There were so many people that touched me today, that stand out in my mind.

  • There was the man, about my age, that showed me the handful of pills he had to take with his meal.  For his  kidneys, he said.  Tomorrow, he will go to dialysis, as he does three times a week.  He's been on the list for a kidney transplant for several years.  His wife died two years ago and since then, he's been alone.  He hopes to get a new kidney soon so he can go back to work.  He wants to be a mail sorter.
  • There was the mom with her little girl, maybe eight years old, that reminded me of Isaac's friend K.  Both had warm-looking coats and stringy hair.  I'm not sure what it was about them that made them stand out to me.   Maybe it was just that the girl reminded me of K.
  • There was the woman, about my age, that sat alone wiping at tears while she ate her meal.  I went over and ask if she was OK, which in retrospect was a really stupid question.  Of course she wasn't OK.  She said she was, though.  I said, "You don't look so OK," and asked if I could get her anything.  She said no.  I told her I didn't want to pry, but if there was anything I could do for her, or if she wanted to talk, or if she wanted a hug, to let me know.  Then I went and found her some tissues.  As she was leaving, I went over to her and told her I didn't know what she was going through but that I wanted her to know I would be thinking of her this weekend and that she really touched my heart.
  • There was the elderly man with stringy white hair who, after finishing his meal, helped clear the table with hands that trembled so badly he could barely hold a plate.
  • There was the group of four young people, maybe 19 or 20 years old, that got unbelievable excited when I told them they could have a container of leftovers to take home for later.  I might get that excited myself if you told me I could take home a hundred dollar bill.  Maybe.
  • There was the young man whose eyes lit up when I offered him a piece of pumpkin pie like the eyes of a kid at Christmas, looking at a pile of gifts under the tree.
  • There was the woman that timidly approached me and said she'd spilled her cup of Koolaid and asked for some paper towels to clean it up.  I got some paper towels and a soapy rag and together we cleaned the table.  She must have apologized for spilling her drink ten times during the two minutes it took to clean it up.  Then she asked if she could please have another cup of Koolaid, if she promised not to spill it.

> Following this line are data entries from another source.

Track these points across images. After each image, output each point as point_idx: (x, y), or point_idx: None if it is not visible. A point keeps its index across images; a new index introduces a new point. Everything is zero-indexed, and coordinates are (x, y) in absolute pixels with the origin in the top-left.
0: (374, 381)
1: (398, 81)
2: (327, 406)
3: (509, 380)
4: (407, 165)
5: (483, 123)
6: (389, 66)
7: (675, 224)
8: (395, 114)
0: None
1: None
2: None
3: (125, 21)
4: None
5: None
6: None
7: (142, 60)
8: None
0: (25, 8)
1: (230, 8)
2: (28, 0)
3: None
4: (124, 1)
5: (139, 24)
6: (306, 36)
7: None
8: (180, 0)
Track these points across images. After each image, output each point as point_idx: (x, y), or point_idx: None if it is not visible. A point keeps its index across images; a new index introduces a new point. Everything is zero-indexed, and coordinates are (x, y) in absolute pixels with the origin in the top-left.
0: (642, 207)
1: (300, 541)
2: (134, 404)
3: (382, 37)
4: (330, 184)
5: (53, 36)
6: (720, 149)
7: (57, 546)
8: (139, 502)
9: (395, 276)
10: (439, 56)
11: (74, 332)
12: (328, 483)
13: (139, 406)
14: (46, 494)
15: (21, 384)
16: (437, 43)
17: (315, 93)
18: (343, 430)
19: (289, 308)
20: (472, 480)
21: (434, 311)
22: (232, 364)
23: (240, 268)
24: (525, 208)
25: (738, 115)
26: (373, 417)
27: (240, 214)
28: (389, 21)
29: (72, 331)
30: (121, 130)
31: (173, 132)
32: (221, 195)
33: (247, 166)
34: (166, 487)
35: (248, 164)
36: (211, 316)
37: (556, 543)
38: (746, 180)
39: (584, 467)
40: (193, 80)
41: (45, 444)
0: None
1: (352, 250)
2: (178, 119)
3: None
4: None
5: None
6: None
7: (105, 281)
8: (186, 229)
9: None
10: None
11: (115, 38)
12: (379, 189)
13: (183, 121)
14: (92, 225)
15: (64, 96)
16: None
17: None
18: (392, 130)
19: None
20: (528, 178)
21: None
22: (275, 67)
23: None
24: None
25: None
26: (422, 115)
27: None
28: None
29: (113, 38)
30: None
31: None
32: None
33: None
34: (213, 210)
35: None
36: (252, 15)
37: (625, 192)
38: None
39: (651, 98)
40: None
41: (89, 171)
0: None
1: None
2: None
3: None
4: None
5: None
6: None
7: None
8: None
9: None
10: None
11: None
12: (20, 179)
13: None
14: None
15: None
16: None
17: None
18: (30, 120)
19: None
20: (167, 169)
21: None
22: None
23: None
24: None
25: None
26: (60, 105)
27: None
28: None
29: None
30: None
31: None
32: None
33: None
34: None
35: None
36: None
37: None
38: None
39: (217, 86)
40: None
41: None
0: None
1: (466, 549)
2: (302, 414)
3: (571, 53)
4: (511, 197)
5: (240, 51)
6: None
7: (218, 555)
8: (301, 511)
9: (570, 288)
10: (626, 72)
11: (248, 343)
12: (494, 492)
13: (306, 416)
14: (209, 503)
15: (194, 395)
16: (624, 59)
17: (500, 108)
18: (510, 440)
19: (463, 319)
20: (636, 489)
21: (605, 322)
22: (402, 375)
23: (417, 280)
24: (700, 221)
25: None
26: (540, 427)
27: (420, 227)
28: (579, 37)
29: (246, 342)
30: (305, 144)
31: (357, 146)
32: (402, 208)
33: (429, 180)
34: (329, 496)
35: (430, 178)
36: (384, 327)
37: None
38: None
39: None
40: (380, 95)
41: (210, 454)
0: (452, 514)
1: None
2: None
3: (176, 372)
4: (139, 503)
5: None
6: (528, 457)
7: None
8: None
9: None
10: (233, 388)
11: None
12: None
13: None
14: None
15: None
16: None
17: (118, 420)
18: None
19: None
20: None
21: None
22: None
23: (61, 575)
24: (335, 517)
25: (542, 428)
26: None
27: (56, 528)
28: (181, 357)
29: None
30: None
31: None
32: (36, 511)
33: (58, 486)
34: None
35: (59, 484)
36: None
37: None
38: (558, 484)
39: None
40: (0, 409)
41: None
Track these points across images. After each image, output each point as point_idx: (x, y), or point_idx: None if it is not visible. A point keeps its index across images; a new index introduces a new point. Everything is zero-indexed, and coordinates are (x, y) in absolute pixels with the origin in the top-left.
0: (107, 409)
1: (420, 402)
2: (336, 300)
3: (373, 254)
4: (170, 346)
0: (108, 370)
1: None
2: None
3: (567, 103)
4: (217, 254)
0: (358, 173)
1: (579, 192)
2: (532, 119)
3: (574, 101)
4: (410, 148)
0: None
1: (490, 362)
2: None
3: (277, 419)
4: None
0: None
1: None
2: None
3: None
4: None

  • There was the family, a mom and a dad and three little kids.  I saw the mom scooping some of her mashed potatoes onto her little girls plate.  I guess the little girl ate all of hers and wanted some more and we were not giving out seconds, although everyone that wanted one could have a package of leftovers to take home.
  • There was the man that ate about half the food on his plate, then asked me if he could have a container to put the rest in.  He wanted to take it home for his dog.  I asked him what kind of dog he had and he said she was a pit bull.  He didn't say this, but I got the idea he had trouble buying food for his dog sometimes.  He wanted to share his meal with his dog.  I thought about Isaac then.
  • There was the woman I saw attacking her plate of food in a way that made me think she hadn't eaten in a while.  When a volunteer accidentally dropped a full plate of food and I was trying to clean it up but having trouble bending over, she got up from her meal and came over to help me.
  • There was the man that asked me three times if I would make sure he got his container of leftovers to take home with him.  He was really worried we would forget to give it to him.  That food must have really meant a lot to him.
  • There was the wild-hair man that came in shortly before we stopped serving.  After he finished his meal, he stayed to help clean up.
  • There was the mom that brought her three kids to volunteer.  They all worked so hard and at the end of the day, the mom asked when they could come back to volunteer again.
  • There was the girl, about 13 or 14, that was volunteering with her mom.  She asked me to fill out this paper for her school, saying how many hours she worked and what she did.  I was so impressed with how hard she worked.  I don't think she stopped to take a breath for four hours.
  • There was the elderly gentleman that told me this was the 22nd year in a row he'd volunteered there on Thanksgiving.
  • There was a couple teenage boys volunteering, who also worked really hard.  I was impressed because they did every single job I asked them to do, including taking out the garbage about a million times, and never once complained or balked.  How did their mom get them to do that?
  • There was the volunteer who, at the end of the day, said she was worn out.  I said she should go home and put her feet up.  She said oh no, she was going home to cook dinner and serve it to her family and then clean up.  How do people get that much energy?